Segment Open

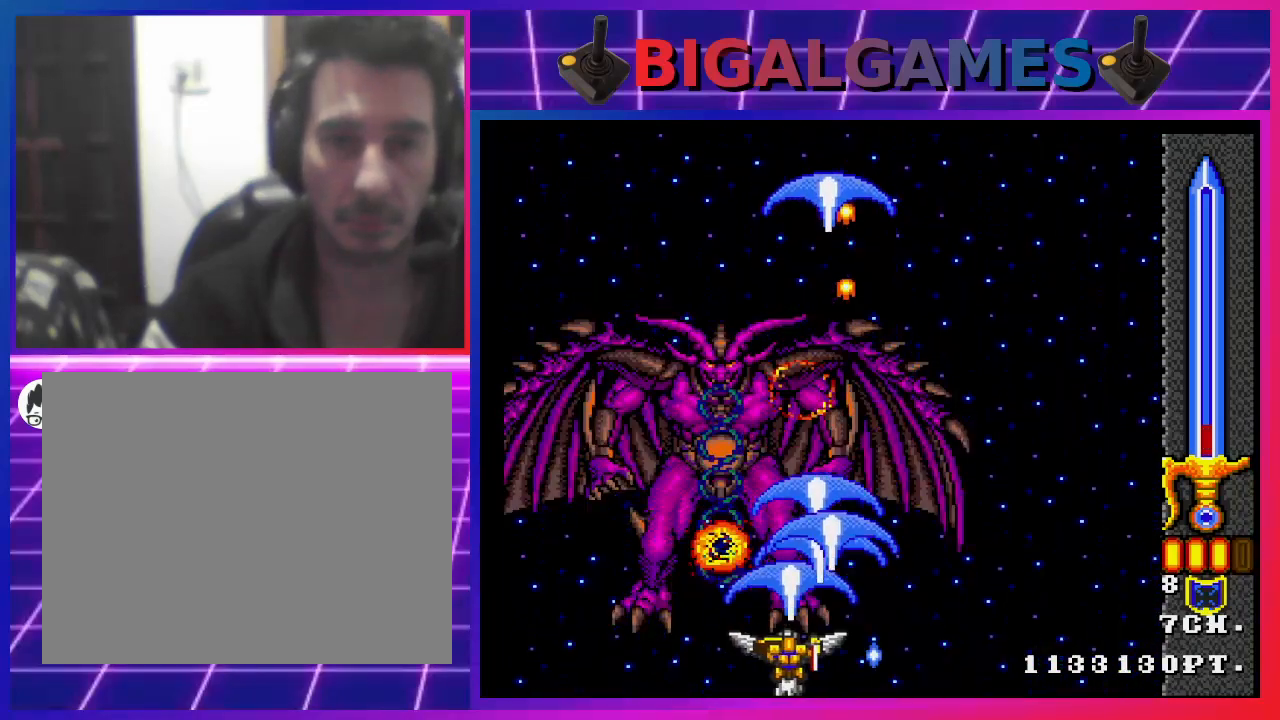
{"buttons": ["CROSS", "DPAD_RIGHT"], "left_stick": "center", "right_stick": "center", "events": [[100, "CIRCLE", "down"], [100, "CROSS", "up"], [167, "DPAD_DOWN", "up"], [167, "DPAD_RIGHT", "up"], [200, "CIRCLE", "up"], [200, "CROSS", "down"], [200, "DPAD_LEFT", "down"], [300, "CROSS", "up"], [333, "CIRCLE", "down"], [333, "DPAD_DOWN", "down"], [333, "DPAD_LEFT", "up"], [367, "DPAD_RIGHT", "down"], [400, "DPAD_DOWN", "up"], [467, "CIRCLE", "up"], [467, "CROSS", "down"]]}
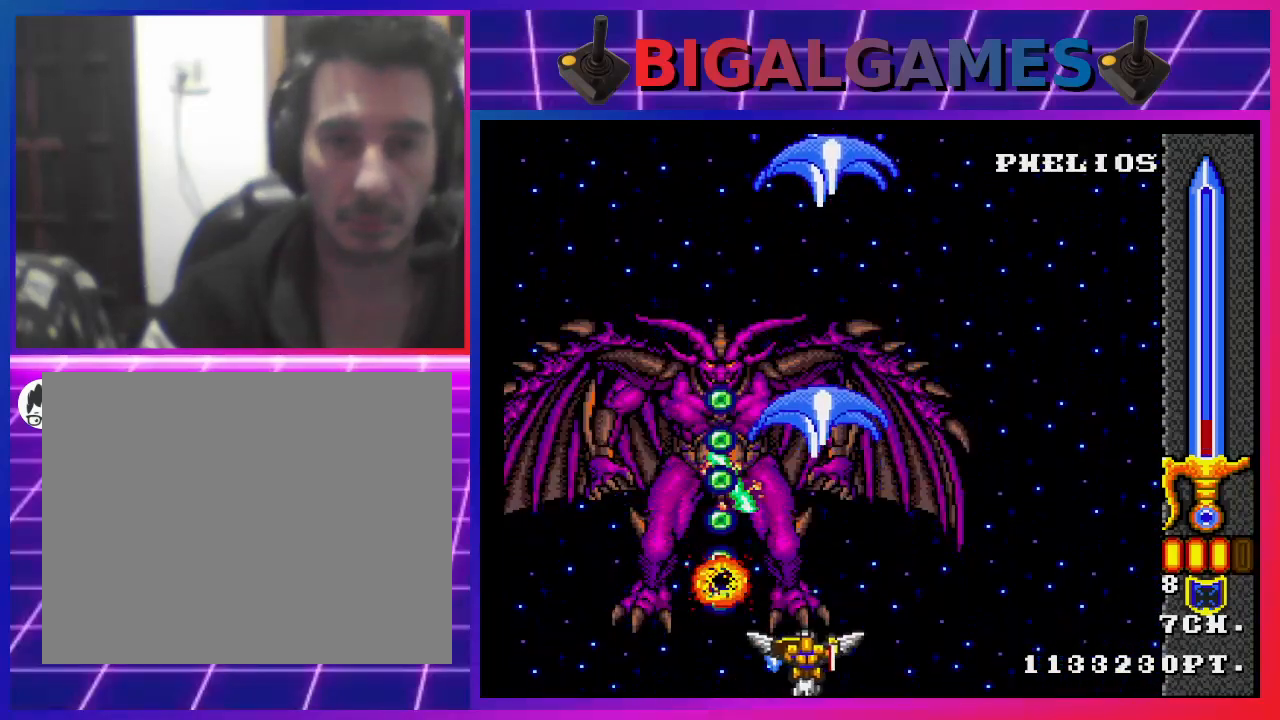
{"buttons": ["CROSS", "DPAD_DOWN", "DPAD_LEFT"], "left_stick": "center", "right_stick": "center", "events": [[33, "DPAD_LEFT", "down"], [33, "DPAD_RIGHT", "up"], [67, "CIRCLE", "down"], [67, "CROSS", "up"], [167, "CIRCLE", "up"], [167, "CROSS", "down"], [167, "DPAD_LEFT", "up"], [200, "DPAD_RIGHT", "down"], [300, "CIRCLE", "down"], [300, "CROSS", "up"], [367, "DPAD_DOWN", "down"], [400, "CIRCLE", "up"], [400, "CROSS", "down"], [400, "DPAD_DOWN", "up"], [400, "DPAD_LEFT", "down"], [400, "DPAD_RIGHT", "up"], [500, "DPAD_DOWN", "down"]]}
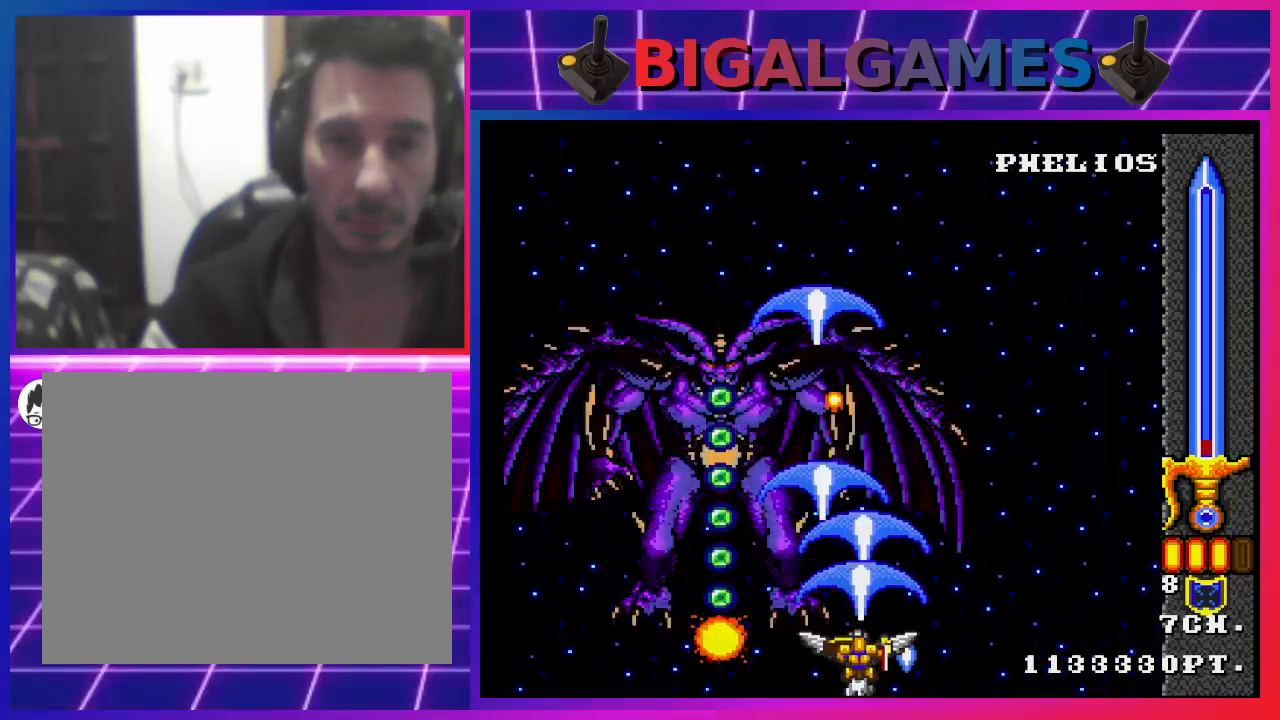
{"buttons": ["DPAD_RIGHT"], "left_stick": "center", "right_stick": "center", "events": [[33, "CIRCLE", "down"], [33, "CROSS", "up"], [33, "DPAD_LEFT", "up"], [67, "DPAD_RIGHT", "down"], [167, "CIRCLE", "up"], [167, "CROSS", "down"], [167, "DPAD_DOWN", "up"], [200, "DPAD_RIGHT", "up"], [267, "CIRCLE", "down"], [267, "CROSS", "up"], [267, "DPAD_LEFT", "down"], [400, "CIRCLE", "up"], [400, "CROSS", "down"], [400, "DPAD_DOWN", "down"], [400, "DPAD_LEFT", "up"], [433, "DPAD_RIGHT", "down"], [467, "DPAD_DOWN", "up"], [500, "CROSS", "up"]]}
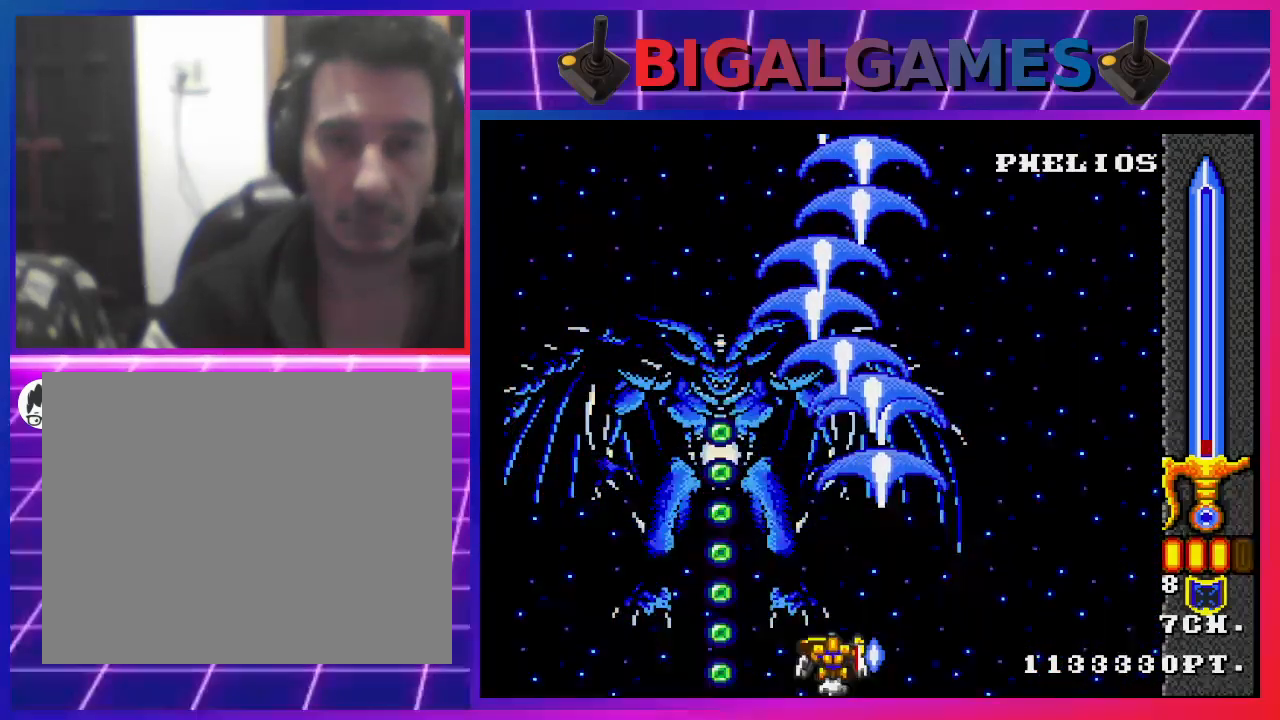
{"buttons": ["CIRCLE", "DPAD_RIGHT"], "left_stick": "center", "right_stick": "center"}
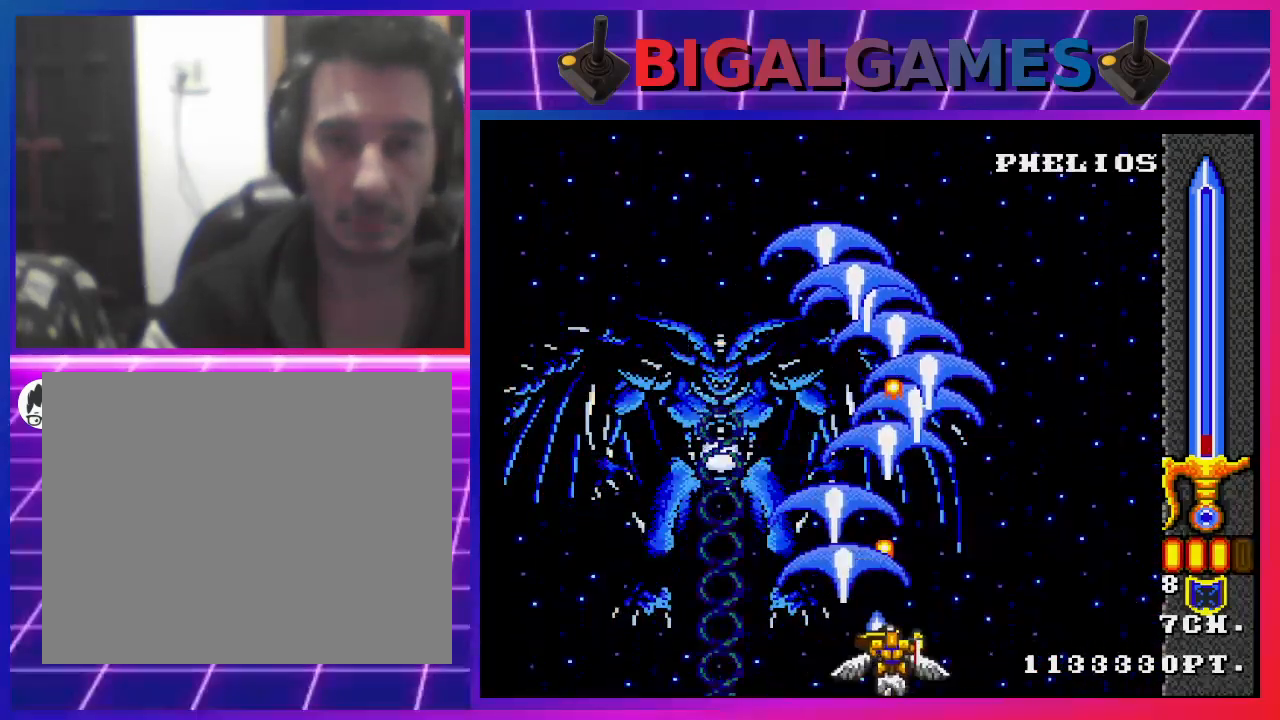
{"buttons": ["CIRCLE", "DPAD_LEFT"], "left_stick": "center", "right_stick": "center", "events": [[33, "DPAD_DOWN", "down"], [67, "DPAD_DOWN", "up"], [67, "DPAD_LEFT", "down"], [67, "DPAD_RIGHT", "up"], [100, "CROSS", "down"], [133, "CIRCLE", "up"], [200, "CROSS", "up"], [233, "CIRCLE", "down"], [267, "DPAD_DOWN", "down"], [267, "DPAD_LEFT", "up"], [267, "DPAD_RIGHT", "down"], [333, "CIRCLE", "up"], [333, "DPAD_DOWN", "up"], [367, "CROSS", "down"], [433, "CIRCLE", "down"], [433, "DPAD_DOWN", "down"], [433, "DPAD_RIGHT", "up"], [467, "CROSS", "up"], [467, "DPAD_DOWN", "up"], [467, "DPAD_LEFT", "down"]]}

Segment Closed

● **Exercise directions**
The listing must be repeated word for word, and none of its pictures may appear in the copy.

● **Exercise result**
{"buttons": ["CROSS", "DPAD_RIGHT"], "left_stick": "center", "right_stick": "center", "events": [[100, "CIRCLE", "down"], [100, "CROSS", "up"], [167, "DPAD_DOWN", "up"], [167, "DPAD_RIGHT", "up"], [200, "CIRCLE", "up"], [200, "CROSS", "down"], [200, "DPAD_LEFT", "down"], [300, "CROSS", "up"], [333, "CIRCLE", "down"], [333, "DPAD_DOWN", "down"], [333, "DPAD_LEFT", "up"], [367, "DPAD_RIGHT", "down"], [400, "DPAD_DOWN", "up"], [467, "CIRCLE", "up"], [467, "CROSS", "down"]]}
{"buttons": ["CROSS", "DPAD_DOWN", "DPAD_LEFT"], "left_stick": "center", "right_stick": "center", "events": [[33, "DPAD_LEFT", "down"], [33, "DPAD_RIGHT", "up"], [67, "CIRCLE", "down"], [67, "CROSS", "up"], [167, "CIRCLE", "up"], [167, "CROSS", "down"], [167, "DPAD_LEFT", "up"], [200, "DPAD_RIGHT", "down"], [300, "CIRCLE", "down"], [300, "CROSS", "up"], [367, "DPAD_DOWN", "down"], [400, "CIRCLE", "up"], [400, "CROSS", "down"], [400, "DPAD_DOWN", "up"], [400, "DPAD_LEFT", "down"], [400, "DPAD_RIGHT", "up"], [500, "DPAD_DOWN", "down"]]}
{"buttons": ["DPAD_RIGHT"], "left_stick": "center", "right_stick": "center", "events": [[33, "CIRCLE", "down"], [33, "CROSS", "up"], [33, "DPAD_LEFT", "up"], [67, "DPAD_RIGHT", "down"], [167, "CIRCLE", "up"], [167, "CROSS", "down"], [167, "DPAD_DOWN", "up"], [200, "DPAD_RIGHT", "up"], [267, "CIRCLE", "down"], [267, "CROSS", "up"], [267, "DPAD_LEFT", "down"], [400, "CIRCLE", "up"], [400, "CROSS", "down"], [400, "DPAD_DOWN", "down"], [400, "DPAD_LEFT", "up"], [433, "DPAD_RIGHT", "down"], [467, "DPAD_DOWN", "up"], [500, "CROSS", "up"]]}
{"buttons": ["CIRCLE", "DPAD_RIGHT"], "left_stick": "center", "right_stick": "center"}
{"buttons": ["CIRCLE", "DPAD_LEFT"], "left_stick": "center", "right_stick": "center", "events": [[33, "DPAD_DOWN", "down"], [67, "DPAD_DOWN", "up"], [67, "DPAD_LEFT", "down"], [67, "DPAD_RIGHT", "up"], [100, "CROSS", "down"], [133, "CIRCLE", "up"], [200, "CROSS", "up"], [233, "CIRCLE", "down"], [267, "DPAD_DOWN", "down"], [267, "DPAD_LEFT", "up"], [267, "DPAD_RIGHT", "down"], [333, "CIRCLE", "up"], [333, "DPAD_DOWN", "up"], [367, "CROSS", "down"], [433, "CIRCLE", "down"], [433, "DPAD_DOWN", "down"], [433, "DPAD_RIGHT", "up"], [467, "CROSS", "up"], [467, "DPAD_DOWN", "up"], [467, "DPAD_LEFT", "down"]]}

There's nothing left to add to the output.